I guess I became a detective because God made me curious sort. Who took the picture? Where’s the bench now? So I asked around and was told the bench was washed away in the flood of 1906. But that can’t be, in “They ‘Knew’ Billy the Kid” pg 100, Billy Abrea and Peter Abrea are talking about the bench in 1936 and saying it was in a museum in Sumner. Here is the story Cold West unraveled about the bench.
Monday, November 7th, 1910, Stella Abrea was born to Odila Abrea, Pete Maxwell’s sister, and Manuel Abrea. At 13, Stella’s mom gave her the artifacts from the old fort, she had received from Pete; the bed in which Pete, who she never met, slept the night Garrett came into his room and sat down; the washstand; tables, trunks, and the famous carpenter’s workbench.

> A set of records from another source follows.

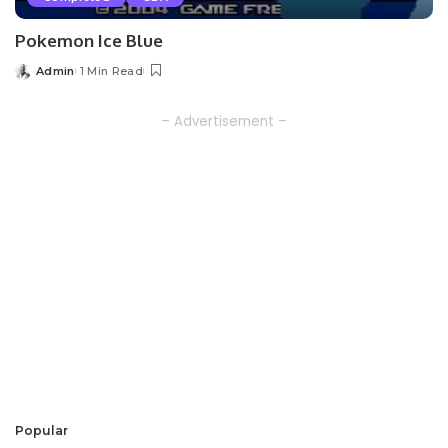
Pokemon Ice Blue
Admin
1 Min Read
Posted
by
– Advertisement –
Popular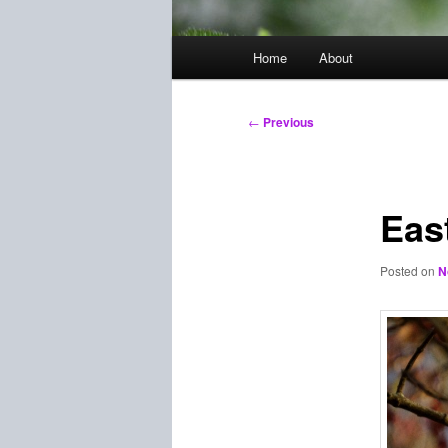
Main
Home
About
menu
Post
←
Previous
navigation
Eas
Posted on
N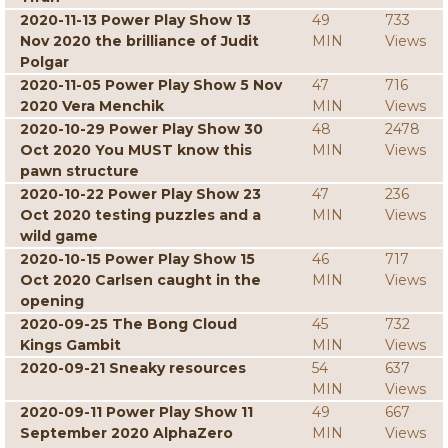
2020-11-13 Power Play Show 13
49
733
Nov 2020 the brilliance of Judit
MIN
Views
Polgar
2020-11-05 Power Play Show 5 Nov
47
716
2020 Vera Menchik
MIN
Views
2020-10-29 Power Play Show 30
48
2478
Oct 2020 You MUST know this
MIN
Views
pawn structure
2020-10-22 Power Play Show 23
47
236
Oct 2020 testing puzzles and a
MIN
Views
wild game
2020-10-15 Power Play Show 15
46
717
Oct 2020 Carlsen caught in the
MIN
Views
opening
2020-09-25 The Bong Cloud
45
732
Kings Gambit
MIN
Views
2020-09-21 Sneaky resources
54
637
MIN
Views
2020-09-11 Power Play Show 11
49
667
September 2020 AlphaZero
MIN
Views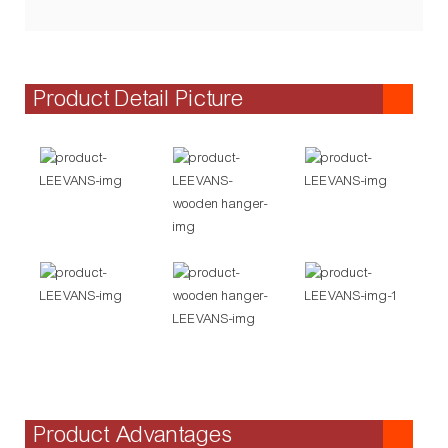
Product Detail Picture
Product Advantages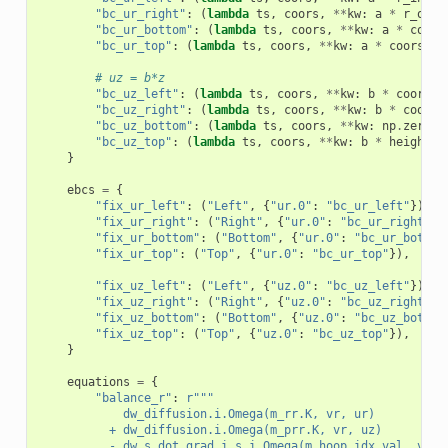
"bc_ur_right"
:
(
lambda
ts
,
coors
,
**
kw
:
a
*
r_oute
"bc_ur_bottom"
:
(
lambda
ts
,
coors
,
**
kw
:
a
*
coors
"bc_ur_top"
:
(
lambda
ts
,
coors
,
**
kw
:
a
*
coors
[:,
# uz = b*z
"bc_uz_left"
:
(
lambda
ts
,
coors
,
**
kw
:
b
*
coors
[:
"bc_uz_right"
:
(
lambda
ts
,
coors
,
**
kw
:
b
*
coors
[
"bc_uz_bottom"
:
(
lambda
ts
,
coors
,
**
kw
:
np
.
zeros
(
"bc_uz_top"
:
(
lambda
ts
,
coors
,
**
kw
:
b
*
height
*
}
ebcs
=
{
"fix_ur_left"
:
(
"Left"
,
{
"ur.0"
:
"bc_ur_left"
}),
"fix_ur_right"
:
(
"Right"
,
{
"ur.0"
:
"bc_ur_right"
})
"fix_ur_bottom"
:
(
"Bottom"
,
{
"ur.0"
:
"bc_ur_bottom
"fix_ur_top"
:
(
"Top"
,
{
"ur.0"
:
"bc_ur_top"
}),
"fix_uz_left"
:
(
"Left"
,
{
"uz.0"
:
"bc_uz_left"
}),
"fix_uz_right"
:
(
"Right"
,
{
"uz.0"
:
"bc_uz_right"
})
"fix_uz_bottom"
:
(
"Bottom"
,
{
"uz.0"
:
"bc_uz_bottom
"fix_uz_top"
:
(
"Top"
,
{
"uz.0"
:
"bc_uz_top"
}),
}
equations
=
{
"balance_r"
:
r
"""
            dw_diffusion.i.Omega(m_rr.K, vr, ur)
          + dw_diffusion.i.Omega(m_prr.K, vr, uz)
          - dw_s_dot_grad_i_s.i.Omega(m_hoop_idx.val, vr, 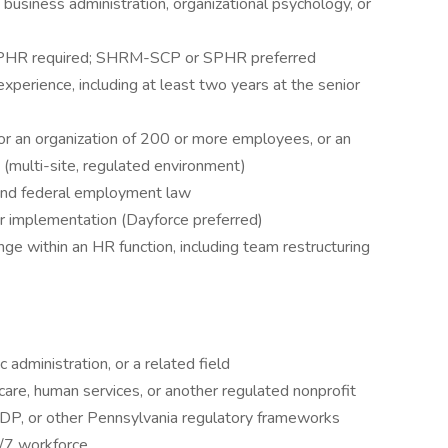
business administration, organizational psychology, or
r PHR required; SHRM-SCP or SPHR preferred
perience, including at least two years at the senior
or an organization of 200 or more employees, or an
 (multi-site, regulated environment)
and federal employment law
r implementation (Dayforce preferred)
e within an HR function, including team restructuring
 administration, or a related field
hcare, human services, or another regulated nonprofit
P, or other Pennsylvania regulatory frameworks
4/7 workforce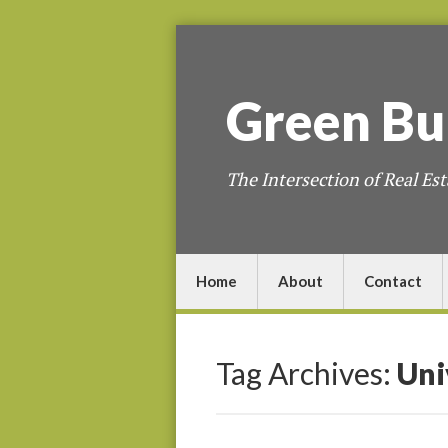
Green
Bu
The Intersection of Real Est
Home
About
Contact
Tag Archives:
Uni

1923 Stella opened a museum for the tourist, of which there were few but one was Walter Noble Burns. He was researching “The Saga of Billy the Kid” when he stumbled across “The Billy the Kid Museum”, some 12 miles out of Fort Sumner. Stella had displayed all the artifacts from that historical night 43 years before.
In the early 20’s Burns and Maurice Fulton, and other historians interested in the Kid were in contact with each other through letters and like today they were fighting. After Burns found the workbench he wrote Fulton telling him about his find. Fulton was excited and wrote Robert Mullin, a Texan historian, telling him of it.

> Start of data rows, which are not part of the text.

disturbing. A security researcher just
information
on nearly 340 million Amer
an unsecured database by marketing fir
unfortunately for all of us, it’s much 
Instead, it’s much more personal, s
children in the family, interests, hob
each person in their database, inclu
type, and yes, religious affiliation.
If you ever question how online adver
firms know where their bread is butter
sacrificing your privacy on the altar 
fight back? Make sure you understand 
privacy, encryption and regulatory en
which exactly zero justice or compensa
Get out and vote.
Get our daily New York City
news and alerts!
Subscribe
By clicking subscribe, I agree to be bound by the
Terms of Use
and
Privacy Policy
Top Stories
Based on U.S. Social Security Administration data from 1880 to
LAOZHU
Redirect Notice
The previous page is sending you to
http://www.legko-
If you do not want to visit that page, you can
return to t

Fulton drove to the Abrea place and makeshift museum, he paid the twenty-cents admission and slowly walked into a shabby, poorly lit, old building where he came face to face with history, the workbench where Billy the Kid’s body had been laid. Fulton takes his camera off his shoulder and with the permission of Stella snaps the famous picture of the bench. He had the picture developed and sent a copy to Robert Mullin in a letter describing his find.

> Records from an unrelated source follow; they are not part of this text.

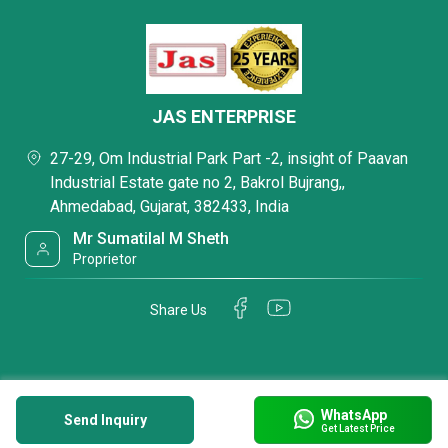
JAS ENTERPRISE
27-29, Om Industrial Park Part -2, insight of Paavan
Industrial Estate gate no 2, Bakrol Bujrang,,
Ahmedabad, Gujarat, 382433, India
Mr Sumatilal M Sheth
Proprietor
Share Us
WhatsApp
Send Inquiry
Get Latest Price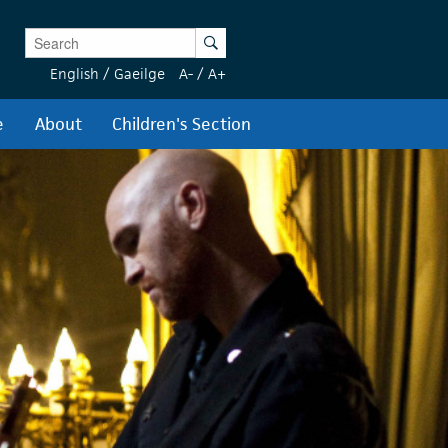
Enter Keywords
Search
English
/
Gaeilge
A-
/
A+
e
About
Children's Section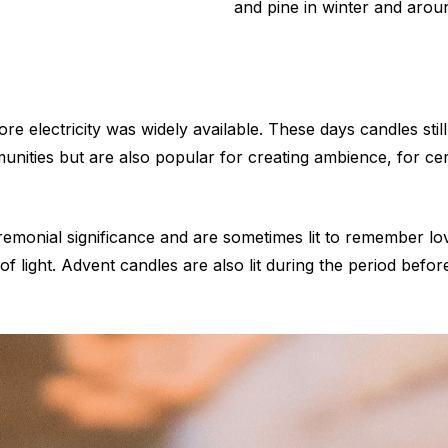
and pine in winter and arou
ore electricity was widely available. These days candles stil
munities but are also popular for creating ambience, for ce
monial significance and are sometimes lit to remember loved
 of light. Advent candles are also lit during the period befo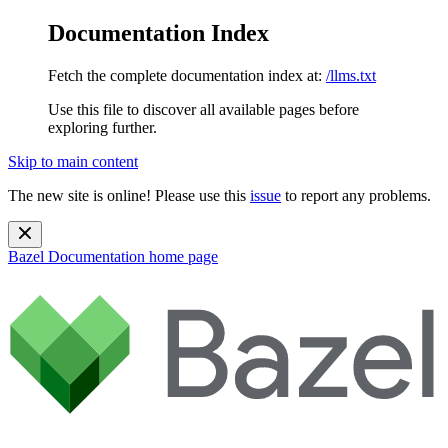
Documentation Index
Fetch the complete documentation index at:
/llms.txt
Use this file to discover all available pages before
exploring further.
Skip to main content
The new site is online! Please use this
issue
to report any problems.
Bazel Documentation
home page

After Fulton snapped the picture of the workbench he and Stella came outside and sat on the porch. Fulton handed his camera to the 57-year-old Odila. She stepped back a few steps and took a picture of the historian and her daughter, Stella (pic#2).
It was on this day the famous photograph of the workbench was taken. On the back of the photo, it reads, “Fulton and custodian of the Billy the Kid Museum. The custodian was a Maxwell descendant- an Abreu [sic] I think”.
We owe thanks to that little girl and the old woman (pic#3) Stella Abrea for recognizing a bench that many would have put on the fire because it was just old stuff.
NOTE FROM A DETECTIVE – Stella thank you. It was a thrill the day in 2003, 122 years later, when you boy unlocked that chicken coop and I saw the bench for the first time. it was WAY COOL!